#### How to complete this task:
Show each line from the listing that includes the word "labels".
Data for this exercise Start Marker
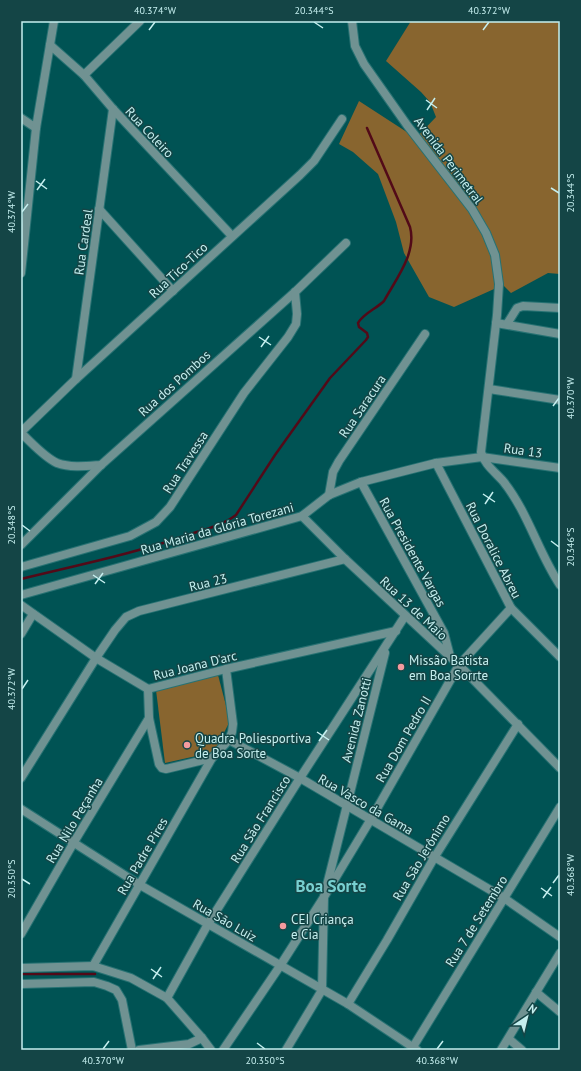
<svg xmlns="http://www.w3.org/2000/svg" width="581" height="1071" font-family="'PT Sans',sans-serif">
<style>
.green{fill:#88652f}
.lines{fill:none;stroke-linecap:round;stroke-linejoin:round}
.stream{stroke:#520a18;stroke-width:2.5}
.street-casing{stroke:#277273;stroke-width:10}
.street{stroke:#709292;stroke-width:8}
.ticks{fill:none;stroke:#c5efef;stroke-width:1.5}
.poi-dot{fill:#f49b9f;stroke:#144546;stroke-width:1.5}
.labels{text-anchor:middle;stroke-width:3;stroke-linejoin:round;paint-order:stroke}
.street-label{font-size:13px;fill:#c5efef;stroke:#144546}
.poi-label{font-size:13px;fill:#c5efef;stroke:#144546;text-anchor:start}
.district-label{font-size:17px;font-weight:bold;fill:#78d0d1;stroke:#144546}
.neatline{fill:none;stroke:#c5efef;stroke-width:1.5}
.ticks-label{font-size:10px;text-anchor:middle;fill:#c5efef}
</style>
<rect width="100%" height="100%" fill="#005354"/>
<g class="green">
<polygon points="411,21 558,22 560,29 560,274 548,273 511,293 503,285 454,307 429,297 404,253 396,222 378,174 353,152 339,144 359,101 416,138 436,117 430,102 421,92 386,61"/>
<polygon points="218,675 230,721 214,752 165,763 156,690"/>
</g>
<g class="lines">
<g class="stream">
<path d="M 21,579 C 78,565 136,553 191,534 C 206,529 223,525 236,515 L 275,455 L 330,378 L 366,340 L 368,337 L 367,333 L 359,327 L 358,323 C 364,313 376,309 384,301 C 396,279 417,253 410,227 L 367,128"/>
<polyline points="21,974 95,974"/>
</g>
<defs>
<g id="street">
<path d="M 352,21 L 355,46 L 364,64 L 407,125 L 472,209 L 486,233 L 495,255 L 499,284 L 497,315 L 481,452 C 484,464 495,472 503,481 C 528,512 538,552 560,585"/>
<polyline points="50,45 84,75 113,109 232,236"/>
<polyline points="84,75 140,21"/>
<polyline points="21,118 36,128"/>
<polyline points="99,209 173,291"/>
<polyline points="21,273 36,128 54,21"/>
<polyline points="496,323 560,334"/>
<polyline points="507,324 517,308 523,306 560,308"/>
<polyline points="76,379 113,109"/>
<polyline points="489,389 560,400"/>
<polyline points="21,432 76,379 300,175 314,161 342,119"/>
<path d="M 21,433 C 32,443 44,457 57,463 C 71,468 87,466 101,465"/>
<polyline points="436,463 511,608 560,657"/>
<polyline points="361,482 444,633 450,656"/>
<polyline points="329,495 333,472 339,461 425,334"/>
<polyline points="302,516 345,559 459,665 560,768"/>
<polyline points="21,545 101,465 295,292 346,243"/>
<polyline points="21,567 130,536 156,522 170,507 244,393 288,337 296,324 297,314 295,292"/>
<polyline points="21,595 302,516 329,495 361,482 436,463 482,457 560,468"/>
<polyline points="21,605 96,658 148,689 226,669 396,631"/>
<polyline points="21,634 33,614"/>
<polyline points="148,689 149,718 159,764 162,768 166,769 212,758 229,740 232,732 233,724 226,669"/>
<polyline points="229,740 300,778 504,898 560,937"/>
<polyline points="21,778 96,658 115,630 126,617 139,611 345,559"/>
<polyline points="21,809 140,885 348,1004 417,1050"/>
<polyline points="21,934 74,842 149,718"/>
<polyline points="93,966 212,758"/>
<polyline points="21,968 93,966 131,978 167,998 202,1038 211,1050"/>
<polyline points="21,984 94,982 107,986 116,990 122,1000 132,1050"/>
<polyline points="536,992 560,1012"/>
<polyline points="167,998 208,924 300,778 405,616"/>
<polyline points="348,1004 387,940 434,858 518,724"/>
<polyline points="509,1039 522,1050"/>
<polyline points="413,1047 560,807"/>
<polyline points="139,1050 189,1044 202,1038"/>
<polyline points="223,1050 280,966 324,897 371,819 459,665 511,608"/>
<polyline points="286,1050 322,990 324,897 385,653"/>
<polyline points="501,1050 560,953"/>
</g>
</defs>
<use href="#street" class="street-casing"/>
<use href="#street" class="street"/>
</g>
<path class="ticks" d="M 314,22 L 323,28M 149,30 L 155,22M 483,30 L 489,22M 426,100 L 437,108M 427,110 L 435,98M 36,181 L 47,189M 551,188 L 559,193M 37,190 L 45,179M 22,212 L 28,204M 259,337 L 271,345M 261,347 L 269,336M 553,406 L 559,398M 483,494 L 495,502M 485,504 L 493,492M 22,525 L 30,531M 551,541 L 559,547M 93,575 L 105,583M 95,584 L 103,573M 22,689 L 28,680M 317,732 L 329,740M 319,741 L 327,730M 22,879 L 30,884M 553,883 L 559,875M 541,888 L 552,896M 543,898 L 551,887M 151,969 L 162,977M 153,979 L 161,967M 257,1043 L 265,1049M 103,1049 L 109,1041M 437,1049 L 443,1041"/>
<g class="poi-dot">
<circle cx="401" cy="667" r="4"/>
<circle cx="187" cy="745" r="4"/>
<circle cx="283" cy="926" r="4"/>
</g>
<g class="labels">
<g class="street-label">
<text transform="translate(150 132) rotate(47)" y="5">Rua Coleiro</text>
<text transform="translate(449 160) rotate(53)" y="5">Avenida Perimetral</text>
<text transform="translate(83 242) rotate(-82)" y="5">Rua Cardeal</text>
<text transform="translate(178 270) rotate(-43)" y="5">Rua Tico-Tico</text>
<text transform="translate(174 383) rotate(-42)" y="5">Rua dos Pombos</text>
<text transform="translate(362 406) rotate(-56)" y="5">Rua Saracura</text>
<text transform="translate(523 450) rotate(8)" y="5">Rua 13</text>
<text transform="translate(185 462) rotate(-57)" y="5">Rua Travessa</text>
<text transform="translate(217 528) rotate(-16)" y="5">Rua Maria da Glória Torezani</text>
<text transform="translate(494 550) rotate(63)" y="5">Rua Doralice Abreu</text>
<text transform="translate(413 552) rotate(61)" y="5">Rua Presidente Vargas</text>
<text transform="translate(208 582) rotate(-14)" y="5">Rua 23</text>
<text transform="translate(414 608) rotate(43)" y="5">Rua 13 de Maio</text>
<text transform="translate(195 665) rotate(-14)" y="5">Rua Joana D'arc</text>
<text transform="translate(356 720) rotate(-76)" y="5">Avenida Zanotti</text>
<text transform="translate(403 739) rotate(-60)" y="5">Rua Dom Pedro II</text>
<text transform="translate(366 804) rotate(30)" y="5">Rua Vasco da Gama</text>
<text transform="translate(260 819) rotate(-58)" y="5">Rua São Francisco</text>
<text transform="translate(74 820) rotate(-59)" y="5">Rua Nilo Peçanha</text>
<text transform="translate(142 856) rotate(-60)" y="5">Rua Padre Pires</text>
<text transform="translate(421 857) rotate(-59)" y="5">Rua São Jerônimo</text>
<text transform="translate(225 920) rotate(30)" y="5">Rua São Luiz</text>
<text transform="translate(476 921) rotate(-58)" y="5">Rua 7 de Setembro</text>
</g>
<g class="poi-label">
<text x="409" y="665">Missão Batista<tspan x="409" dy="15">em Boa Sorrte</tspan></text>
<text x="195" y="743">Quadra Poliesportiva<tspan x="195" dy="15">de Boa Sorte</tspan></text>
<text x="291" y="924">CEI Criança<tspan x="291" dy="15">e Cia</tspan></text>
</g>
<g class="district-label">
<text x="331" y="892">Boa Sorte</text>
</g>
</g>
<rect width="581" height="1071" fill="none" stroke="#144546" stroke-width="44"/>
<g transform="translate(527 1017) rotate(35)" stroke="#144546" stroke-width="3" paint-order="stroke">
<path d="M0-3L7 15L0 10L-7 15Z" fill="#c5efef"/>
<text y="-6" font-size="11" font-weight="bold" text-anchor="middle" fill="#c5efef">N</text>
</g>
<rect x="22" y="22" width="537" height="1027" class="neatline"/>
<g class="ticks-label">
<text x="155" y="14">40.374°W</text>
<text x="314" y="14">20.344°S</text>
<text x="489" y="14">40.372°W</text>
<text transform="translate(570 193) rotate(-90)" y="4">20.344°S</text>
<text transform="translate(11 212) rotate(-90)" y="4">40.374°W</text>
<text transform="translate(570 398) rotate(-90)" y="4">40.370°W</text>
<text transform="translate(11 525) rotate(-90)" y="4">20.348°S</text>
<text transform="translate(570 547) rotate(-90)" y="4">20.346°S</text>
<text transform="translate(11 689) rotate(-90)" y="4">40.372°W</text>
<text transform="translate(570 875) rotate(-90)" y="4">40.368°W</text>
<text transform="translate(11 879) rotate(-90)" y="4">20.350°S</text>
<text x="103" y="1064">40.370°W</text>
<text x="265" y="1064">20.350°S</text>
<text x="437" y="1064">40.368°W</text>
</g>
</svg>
Data for this exercise End Marker
#### Answer box:
.labels{text-anchor:middle;stroke-width:3;stroke-linejoin:round;paint-order:stroke}
<g class="labels">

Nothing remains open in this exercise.